Trzmiel gajowy / ziemny (terrestris / lucorum complex)
Gatunki te tworzą kompleks terrestris / lucorum ze względu na brak możliwości ich rozróżnienia w warunkach terenowych. Ich tułów pokryty jest czarnym futerkiem z dwoma żółtymi pasami na tułowiu i odwłoku oraz szarobiałym zakończeniem odwłoka. Trzmiel gajowy tworzy społeczności liczące do 500 osobników, z kolei rodziny trzmiela ziemnego mogą liczyć 600 osobników, a czasami nawet 1000, z tego też względu jest to trzmiel tworzący najliczniejsze rodziny. Obydwa gatunki posiadają ogromną bazę pokarmową - żerują na ponad 500 gatunkach roślin, jednocześnie posiadają dość krótki języczek, stąd często przegryzają się przez kwiaty długorurkowe, by dostać się do nektaru.
Kwiecień dobiega końca, a miejskie i nierzadko ogrodowe trawniki pokryte są fioletowym dywanikiem jasnoty purpurowej (Lamium purpureum). Warto poświęcić jej nieco więcej uwagi. Choć niepozorna i może nierzadko traktowana jako chwast, urzeka skromną urodą i jest niezwykle ważnym źródłem pokarmu dla owadów zapylających. Dlaczego?

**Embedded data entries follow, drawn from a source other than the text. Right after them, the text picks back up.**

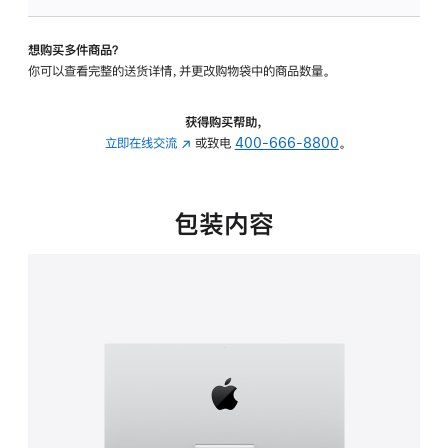
板
-
想购买多件商品？
可
你可以查看完整的送货详情，并更改购物袋中的商品数量。
调
倾
斜
获得购买帮助，
度
立即在线交流
(在
或致电
400-666-8800
。
的
新
支
窗
架
口
包装内容
的
中
分
打
期
开)
付
款
选
项)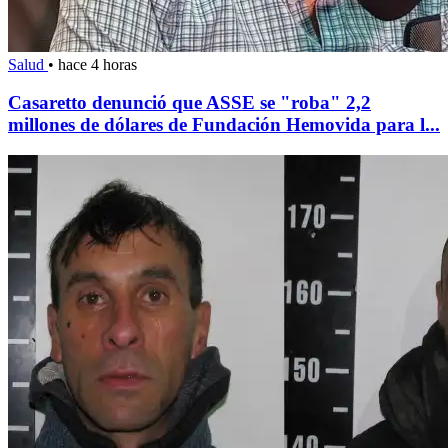
Salud
•
hace 4 horas
Casaretto denunció que ASSE se "roba" 2,2
millones de dólares de Fundación Hemovida para l...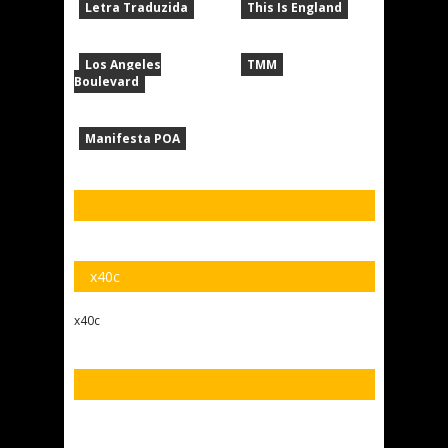
Letra Traduzida
This Is England
Los Angeles
TMM
Boulevard
Manifesta POA
x40c
x40c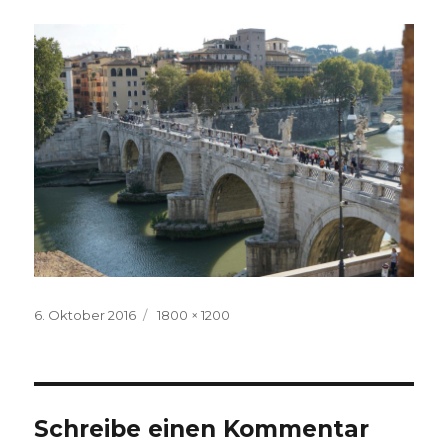
Veröffentlicht
Volle
6. Oktober 2016
1800 × 1200
am
Größe
Schreibe einen Kommentar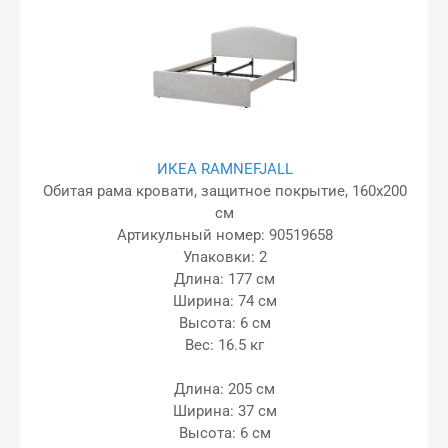
ИКЕА RAMNEFJALL
Обитая рама кровати, защитное покрытие, 160x200
см
Артикульный номер: 90519658
Упаковки: 2
Длина: 177 см
Ширина: 74 см
Высота: 6 см
Вес: 16.5 кг
Длина: 205 см
Ширина: 37 см
Высота: 6 см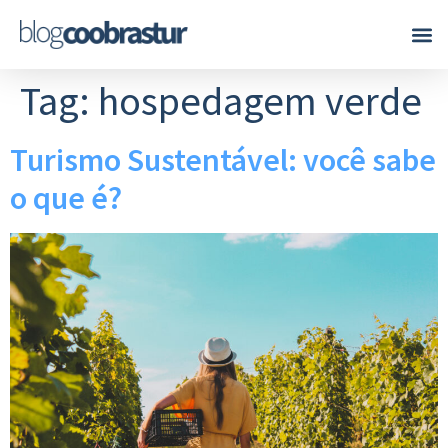
Tag:
hospedagem verde
Turismo Sustentável: você sabe
o que é?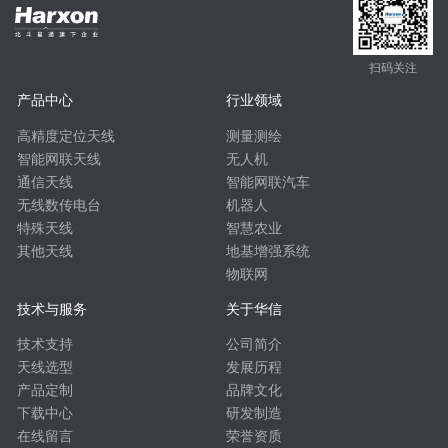
扫码关注
产品中心
行业领域
高精度定位天线
测量测绘
智能网联天线
无人机
通信天线
智能网联汽车
无线数传电台
机器人
特殊天线
智慧农业
其他天线
地基增强系统
物联网
技术与服务
关于华信
技术支持
公司简介
天线选型
发展历程
产品定制
品牌文化
下载中心
研发制造
在线留言
荣誉资质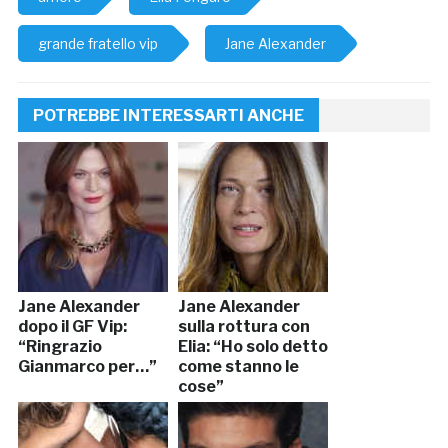
grande fratello vip
Jane Alexander
POTREBBE INTERESSARTI ANCHE
Jane Alexander
Jane Alexander
dopo il GF Vip:
sulla rottura con
“Ringrazio
Elia: “Ho solo detto
Gianmarco per…”
come stanno le
cose”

Jest to bowiem roślina zarówno pyłkodajna jak i nektarodajna, kwitnąca już od marca, stanowi więc ważny pożytek wczesnowiosenny. Podobnie jak jasnota biała, jasnota purpurowa jest rośliną cenioną ze względu na rozciągnięty okres kwitnienia, przez co dostarcza nektaru i pyłku przez znaczną część roku. Może więc uda nam się polubić jej obecność w sąsiedztwie, szczególnie wczesną wiosną, dopóki nie pojawi się większa liczba kwitnących roślin, na których mogą żerować zapylacze.
A może ktoś zechce celowo wprowadzić ją do ogrodu? Wymaga lekko cienistego stanowiska. Ze względu na niedużą wysokość, dobrze znosi koszenie. Jej obecność z pewnością dostarczy wielu okazji do interesujących obserwacji entomologicznych. Według autorki kanału YT "DzikiePszczoły", jasnotę odwiedzają makatka zbójnica, porobnice, murarka muszlówka i lucernowa, zadrzechnia fioletowa (choć na tę obserwację będą mogli liczyć prawdziwi szczęściarze), a także trzmiel rudy i ziemny.
Kwiat jasnoty ma budowę wargową. Wnętrze dolnej wargi opatrzone jest wzorkiem, stanowiącym drogowskaz kierujący ku lokalizacji nektaru. Jest to roślina, którą zapylają owady o długich języczkach.